TASK STATEMENT
Your copy should repeat each record below exactly and contain no images.

Document structure recognition data:
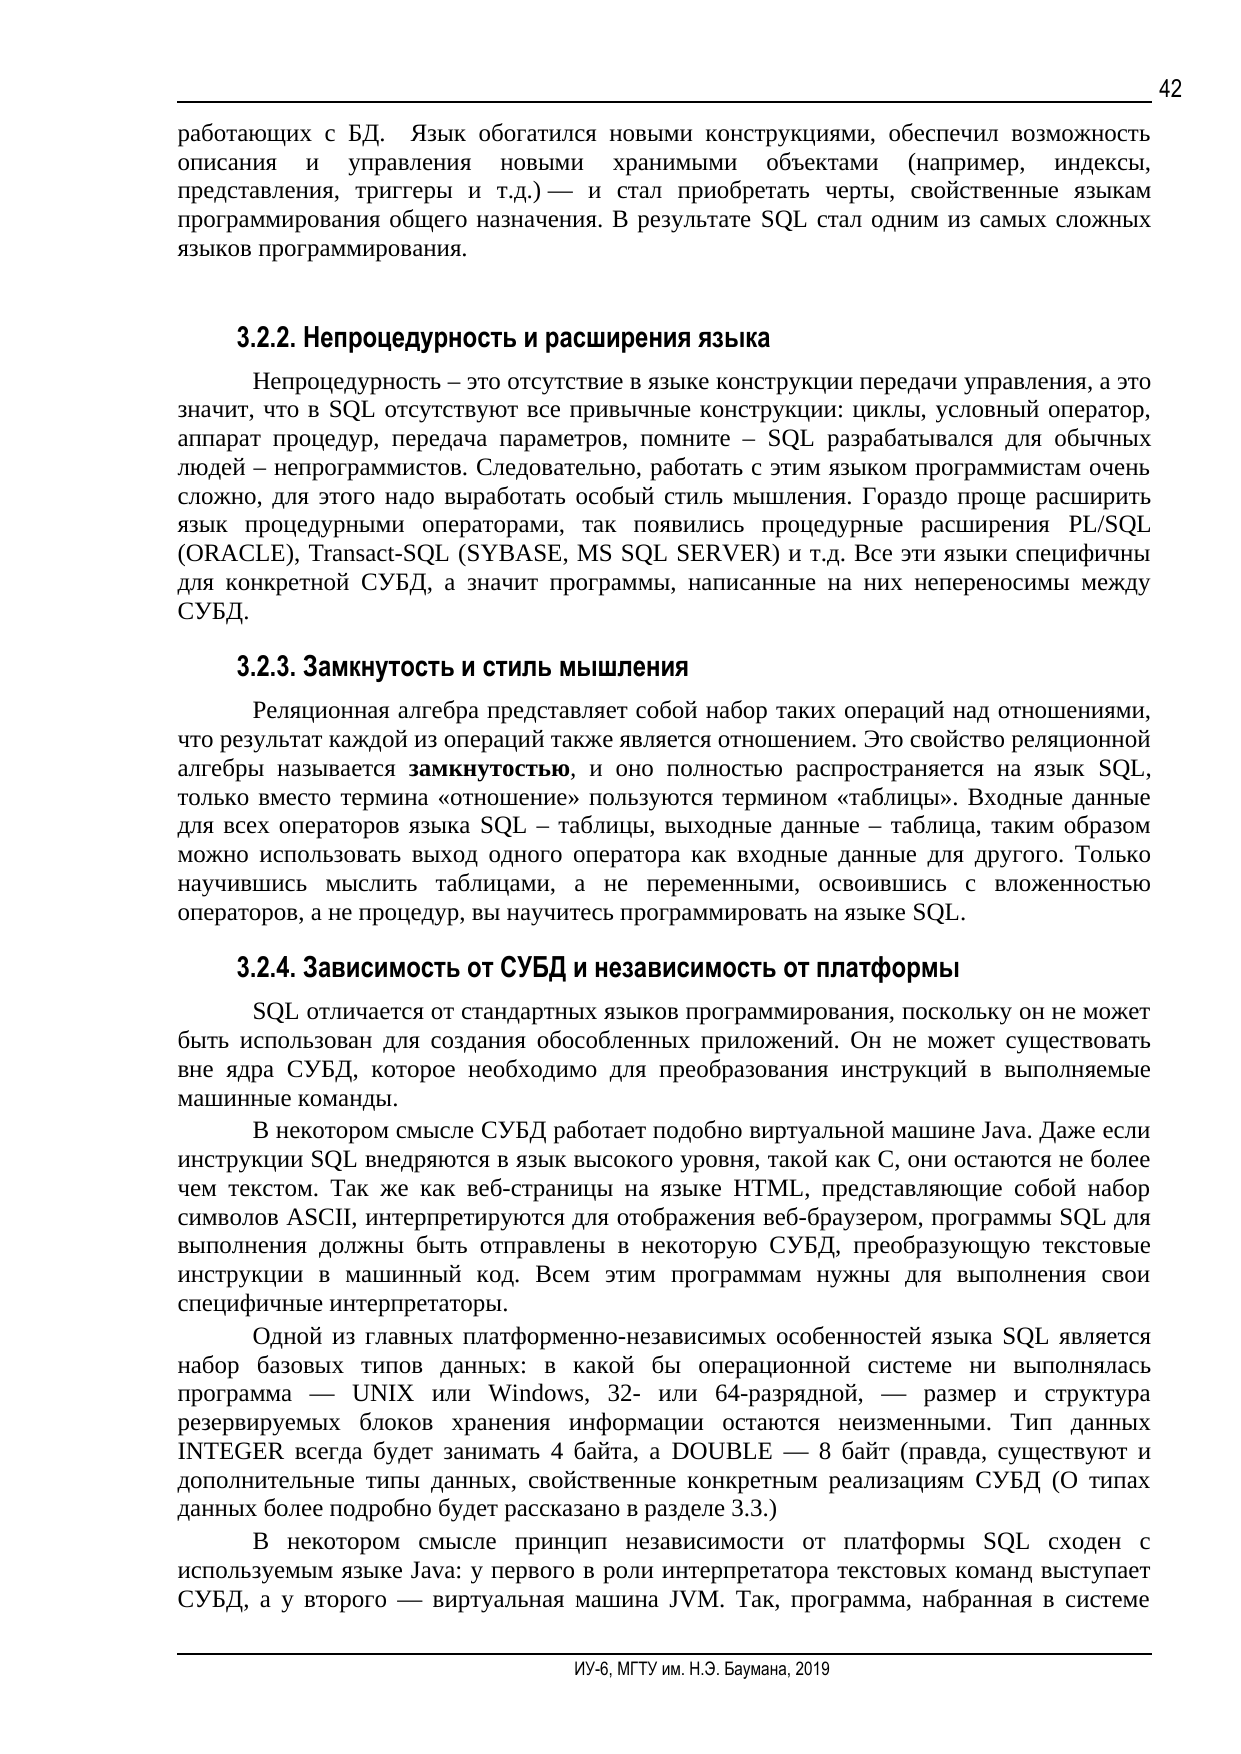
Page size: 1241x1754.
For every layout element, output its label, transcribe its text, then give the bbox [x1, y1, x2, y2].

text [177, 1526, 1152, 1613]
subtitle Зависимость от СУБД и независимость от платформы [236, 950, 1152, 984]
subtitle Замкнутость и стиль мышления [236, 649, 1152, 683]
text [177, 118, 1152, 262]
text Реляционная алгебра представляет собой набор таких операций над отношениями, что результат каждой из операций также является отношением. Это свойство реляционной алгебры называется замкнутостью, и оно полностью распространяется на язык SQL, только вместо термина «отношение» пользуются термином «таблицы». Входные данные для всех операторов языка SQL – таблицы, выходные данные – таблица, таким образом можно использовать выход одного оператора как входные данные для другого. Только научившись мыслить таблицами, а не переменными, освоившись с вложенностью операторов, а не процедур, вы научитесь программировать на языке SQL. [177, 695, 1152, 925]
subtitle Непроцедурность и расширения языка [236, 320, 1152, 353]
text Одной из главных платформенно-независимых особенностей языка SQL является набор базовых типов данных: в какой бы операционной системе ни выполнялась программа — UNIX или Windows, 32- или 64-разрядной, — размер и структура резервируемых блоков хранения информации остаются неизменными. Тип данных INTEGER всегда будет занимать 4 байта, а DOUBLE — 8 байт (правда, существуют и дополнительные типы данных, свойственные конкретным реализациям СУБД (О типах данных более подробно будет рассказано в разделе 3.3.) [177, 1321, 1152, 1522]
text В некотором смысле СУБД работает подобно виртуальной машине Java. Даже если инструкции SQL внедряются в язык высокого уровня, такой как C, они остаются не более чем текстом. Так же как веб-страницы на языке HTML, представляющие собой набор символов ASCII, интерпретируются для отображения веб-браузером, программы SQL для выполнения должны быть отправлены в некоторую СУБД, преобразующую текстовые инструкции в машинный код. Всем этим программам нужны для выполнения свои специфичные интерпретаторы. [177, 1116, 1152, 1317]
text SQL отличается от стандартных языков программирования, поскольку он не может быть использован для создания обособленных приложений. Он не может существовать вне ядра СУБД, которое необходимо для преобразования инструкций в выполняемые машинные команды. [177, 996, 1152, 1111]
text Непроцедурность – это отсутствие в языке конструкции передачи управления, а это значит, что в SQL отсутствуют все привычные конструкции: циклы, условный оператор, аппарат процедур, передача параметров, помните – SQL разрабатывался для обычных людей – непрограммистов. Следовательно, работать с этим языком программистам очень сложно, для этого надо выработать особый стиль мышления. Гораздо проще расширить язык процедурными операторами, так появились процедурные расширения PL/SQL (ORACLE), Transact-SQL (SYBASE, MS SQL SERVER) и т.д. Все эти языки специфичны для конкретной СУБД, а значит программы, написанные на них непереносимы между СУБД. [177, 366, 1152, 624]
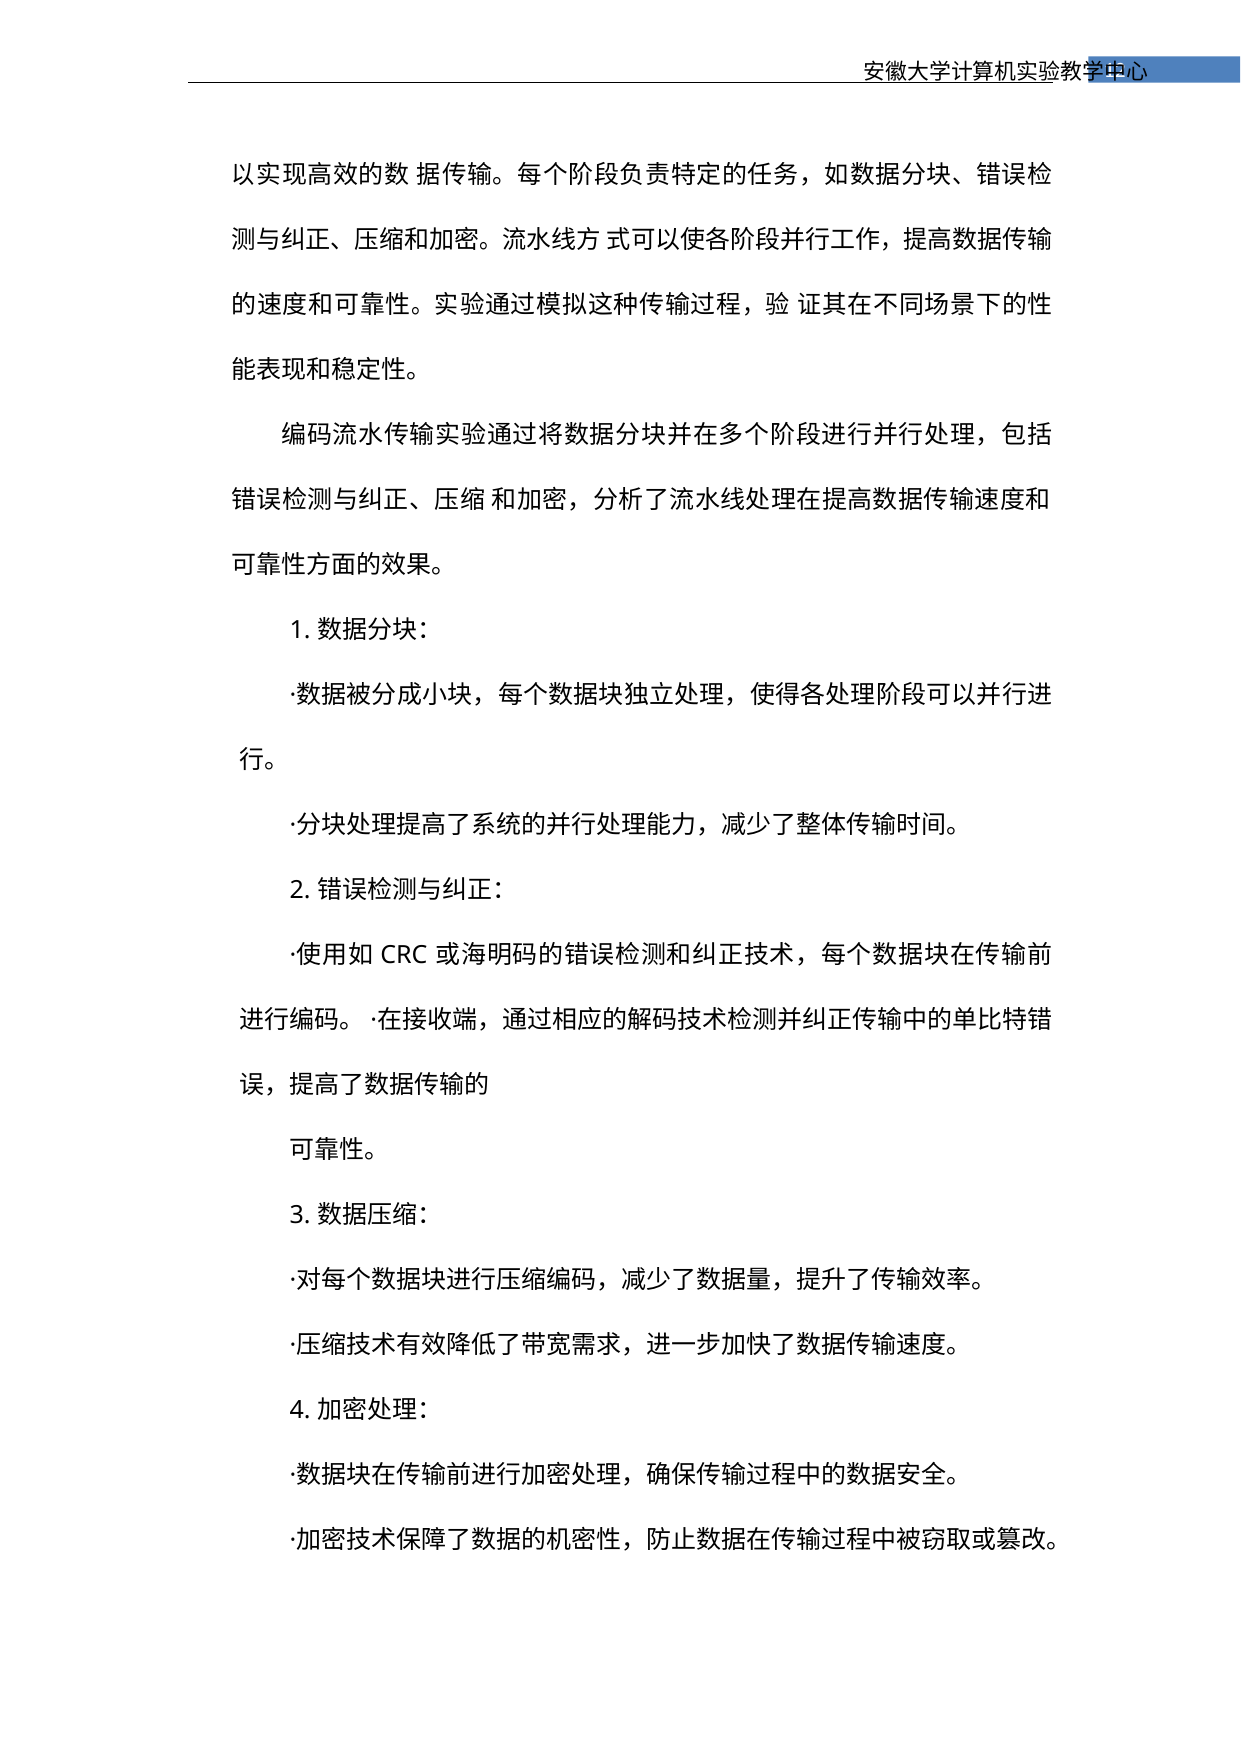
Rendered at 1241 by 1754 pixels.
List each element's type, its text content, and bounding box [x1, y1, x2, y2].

ANSWER SECTION
Page size: 1241x1754.
For every layout element, output its label, transcribe its text, then give the bbox [x1, y1, x2, y2].

text [177, 1526, 1152, 1613]
subtitle Зависимость от СУБД и независимость от платформы [236, 950, 1152, 984]
subtitle Замкнутость и стиль мышления [236, 649, 1152, 683]
text [177, 118, 1152, 262]
text Реляционная алгебра представляет собой набор таких операций над отношениями, что результат каждой из операций также является отношением. Это свойство реляционной алгебры называется замкнутостью, и оно полностью распространяется на язык SQL, только вместо термина «отношение» пользуются термином «таблицы». Входные данные для всех операторов языка SQL – таблицы, выходные данные – таблица, таким образом можно использовать выход одного оператора как входные данные для другого. Только научившись мыслить таблицами, а не переменными, освоившись с вложенностью операторов, а не процедур, вы научитесь программировать на языке SQL. [177, 695, 1152, 925]
subtitle Непроцедурность и расширения языка [236, 320, 1152, 353]
text Одной из главных платформенно-независимых особенностей языка SQL является набор базовых типов данных: в какой бы операционной системе ни выполнялась программа — UNIX или Windows, 32- или 64-разрядной, — размер и структура резервируемых блоков хранения информации остаются неизменными. Тип данных INTEGER всегда будет занимать 4 байта, а DOUBLE — 8 байт (правда, существуют и дополнительные типы данных, свойственные конкретным реализациям СУБД (О типах данных более подробно будет рассказано в разделе 3.3.) [177, 1321, 1152, 1522]
text В некотором смысле СУБД работает подобно виртуальной машине Java. Даже если инструкции SQL внедряются в язык высокого уровня, такой как C, они остаются не более чем текстом. Так же как веб-страницы на языке HTML, представляющие собой набор символов ASCII, интерпретируются для отображения веб-браузером, программы SQL для выполнения должны быть отправлены в некоторую СУБД, преобразующую текстовые инструкции в машинный код. Всем этим программам нужны для выполнения свои специфичные интерпретаторы. [177, 1116, 1152, 1317]
text SQL отличается от стандартных языков программирования, поскольку он не может быть использован для создания обособленных приложений. Он не может существовать вне ядра СУБД, которое необходимо для преобразования инструкций в выполняемые машинные команды. [177, 996, 1152, 1111]
text Непроцедурность – это отсутствие в языке конструкции передачи управления, а это значит, что в SQL отсутствуют все привычные конструкции: циклы, условный оператор, аппарат процедур, передача параметров, помните – SQL разрабатывался для обычных людей – непрограммистов. Следовательно, работать с этим языком программистам очень сложно, для этого надо выработать особый стиль мышления. Гораздо проще расширить язык процедурными операторами, так появились процедурные расширения PL/SQL (ORACLE), Transact-SQL (SYBASE, MS SQL SERVER) и т.д. Все эти языки специфичны для конкретной СУБД, а значит программы, написанные на них непереносимы между СУБД. [177, 366, 1152, 624]
Rendered at 1241 by 1754 pixels.
List each element's type, its text content, and bounding box [x1, y1, x2, y2].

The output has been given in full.